In 1900, the burning of fossil fuel — mostly coal — produced about 2 billion tons of carbon dioxide. That number rose threefold by 1950. Today the level is nearly 20 times higher than the 1900 figure. During the six decades the increase in CO2 was 100 times faster than what the earth experienced during the transition from the last ice age, according to the National Oceanic and Atmospheric Administration.
This is Roger’s seventh time incarcerated in the British prison system which is plagued by a lack of adequate funding, decaying infrastructure, reduced services, staff recruitment and retention issues and severe overcrowding.
“When I first went to prison the guards could be sadists, ex-military from our colonial wars,” he says. “Now they are usually polite, but nothing works.”
His shoes disintegrated, but his repeated requests for new shoes were ignored. Another prisoner, who had an extra pair, gave them to him.
I line up at the small canteen to buy us something to eat. I have been allowed to bring 40 British pounds into the prison. On the menu they have a vegan sausage sandwich. Roger and I are vegan. But when I get to the counter, I am curtly informed the vegan options are unavailable.

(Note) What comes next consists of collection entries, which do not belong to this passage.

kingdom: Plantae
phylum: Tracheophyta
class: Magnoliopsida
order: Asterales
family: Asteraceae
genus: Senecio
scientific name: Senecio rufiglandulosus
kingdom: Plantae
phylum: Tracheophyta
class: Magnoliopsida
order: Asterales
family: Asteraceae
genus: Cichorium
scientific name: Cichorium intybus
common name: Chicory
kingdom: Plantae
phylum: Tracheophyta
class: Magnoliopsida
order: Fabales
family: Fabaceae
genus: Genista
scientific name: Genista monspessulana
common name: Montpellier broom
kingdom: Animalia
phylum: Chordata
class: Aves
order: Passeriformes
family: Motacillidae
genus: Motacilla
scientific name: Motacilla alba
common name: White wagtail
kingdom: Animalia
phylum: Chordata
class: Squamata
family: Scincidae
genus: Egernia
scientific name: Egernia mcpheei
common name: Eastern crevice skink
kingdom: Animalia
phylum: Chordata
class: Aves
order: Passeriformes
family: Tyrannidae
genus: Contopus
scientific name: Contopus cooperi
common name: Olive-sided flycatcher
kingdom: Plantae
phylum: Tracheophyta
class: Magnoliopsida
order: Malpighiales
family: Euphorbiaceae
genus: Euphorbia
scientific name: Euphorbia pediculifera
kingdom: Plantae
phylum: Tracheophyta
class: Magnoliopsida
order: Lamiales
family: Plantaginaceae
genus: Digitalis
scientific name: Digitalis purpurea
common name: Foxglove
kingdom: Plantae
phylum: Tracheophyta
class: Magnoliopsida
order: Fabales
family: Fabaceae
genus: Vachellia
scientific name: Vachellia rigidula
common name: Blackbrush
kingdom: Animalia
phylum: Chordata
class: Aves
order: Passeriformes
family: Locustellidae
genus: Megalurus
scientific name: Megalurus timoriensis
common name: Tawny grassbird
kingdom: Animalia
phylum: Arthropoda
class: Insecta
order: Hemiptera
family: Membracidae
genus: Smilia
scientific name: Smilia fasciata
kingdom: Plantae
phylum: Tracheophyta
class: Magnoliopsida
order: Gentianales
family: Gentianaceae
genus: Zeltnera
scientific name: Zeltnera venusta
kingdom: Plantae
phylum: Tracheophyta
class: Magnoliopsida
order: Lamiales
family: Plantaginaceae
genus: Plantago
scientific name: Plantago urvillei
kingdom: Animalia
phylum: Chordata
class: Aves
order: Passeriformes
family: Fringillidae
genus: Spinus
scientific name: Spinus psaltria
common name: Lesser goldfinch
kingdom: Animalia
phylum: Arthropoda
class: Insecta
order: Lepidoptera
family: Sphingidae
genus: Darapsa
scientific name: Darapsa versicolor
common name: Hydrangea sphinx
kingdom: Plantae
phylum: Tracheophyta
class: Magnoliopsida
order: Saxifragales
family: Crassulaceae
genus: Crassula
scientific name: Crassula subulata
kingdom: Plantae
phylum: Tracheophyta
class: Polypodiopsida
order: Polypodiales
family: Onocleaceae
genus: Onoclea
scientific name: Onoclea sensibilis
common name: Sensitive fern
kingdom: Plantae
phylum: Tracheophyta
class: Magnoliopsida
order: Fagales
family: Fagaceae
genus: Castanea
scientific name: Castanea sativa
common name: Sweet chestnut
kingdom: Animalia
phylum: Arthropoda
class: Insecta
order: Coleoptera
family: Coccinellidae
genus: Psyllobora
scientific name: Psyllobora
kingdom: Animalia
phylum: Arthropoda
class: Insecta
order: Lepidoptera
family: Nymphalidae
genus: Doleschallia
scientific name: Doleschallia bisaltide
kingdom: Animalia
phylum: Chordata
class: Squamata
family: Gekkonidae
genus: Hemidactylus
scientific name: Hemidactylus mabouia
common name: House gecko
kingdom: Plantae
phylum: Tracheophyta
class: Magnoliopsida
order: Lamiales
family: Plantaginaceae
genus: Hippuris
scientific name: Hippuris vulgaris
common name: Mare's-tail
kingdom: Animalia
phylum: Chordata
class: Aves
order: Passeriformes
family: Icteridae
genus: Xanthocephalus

Roger argues that if 10,000 people are willing to engage in civil resistance, which means accepting prison terms for non-violent civil disobedience, carry out grassroots educational campaigns and mobilize public assemblies, they can ignite one to two percent of the population to embrace the militancy to rupture the existing order.
He draws on the research by Erica Chenoweth, a political scientist at Harvard University, and Maria J. Stephan who examined 100 years of violent and nonviolent resistance movements in their book “Why Civil Resistance Works.” They concluded that nonviolent movements succeed twice as often as violent uprisings. Violent movements work primarily in civil wars or in ending foreign occupations, they found. Nonviolent movements that succeed appeal to those within the power structure, especially the police and civil servants, who are cognizant of the corruption and decadence of the power elite and are willing to abandon them. And we only need one to five percent of the population actively working for the overthrow of a system, history has shown, to bring down even the most ruthless totalitarian structures.
“It’s not only about changing the world,” Roger says. “It’s about seeing the world in a different way, one that rejects the narrative of the dominant ideology. It is a re-enchantment of the world. It is about our spirit taking center stage. This is where it belonged all the time. But the spirit only becomes real through action. The spirit is made flesh, to use some old language.”
“I am not calling for an individualistic journey to personal enlightenment, which is a contradiction in terms,” he says. “I am not calling for calmness that never leaves your head, that never gets you off the couch and into the streets. The spirit is in the street. The street is the spirit. The spirit is in the prison cell. The time for pretending is over. We are facing the end of the old world, and we are going to have to battle to create what comes next.”
And then it is time to leave. We embrace. I promise to mail him books. Those of us in the visiting room are lined up and escorted by the guards through a series of locked doors to the prison courtyard.
Roger is paying a steep price for resistance, for the moral life.
Henry David Thoreau refused to pay a poll tax to protest the U.S. invasion of Mexico, which he condemned as an effort to seize territory to expand slavery. He was arrested and jailed for tax evasion in 1846.
“I say, break the law,” Thoreau wrote in his essay “Civil Disobedience.” “Let your life be a counter-friction to stop the machine. What I have to do is to see, at any rate, that I do not lend myself to the wrong which I condemn.”
Ralph Waldo Emerson, the Transcendentalist philosopher whose Divinity School address provoked outrage among the clergy and led Harvard University not to invite him back to speak for another thirty years, visited Thoreau in jail.
“Henry, what are you doing in here?” Emerson asked.
“What are you doing out there?” Thoreau responded.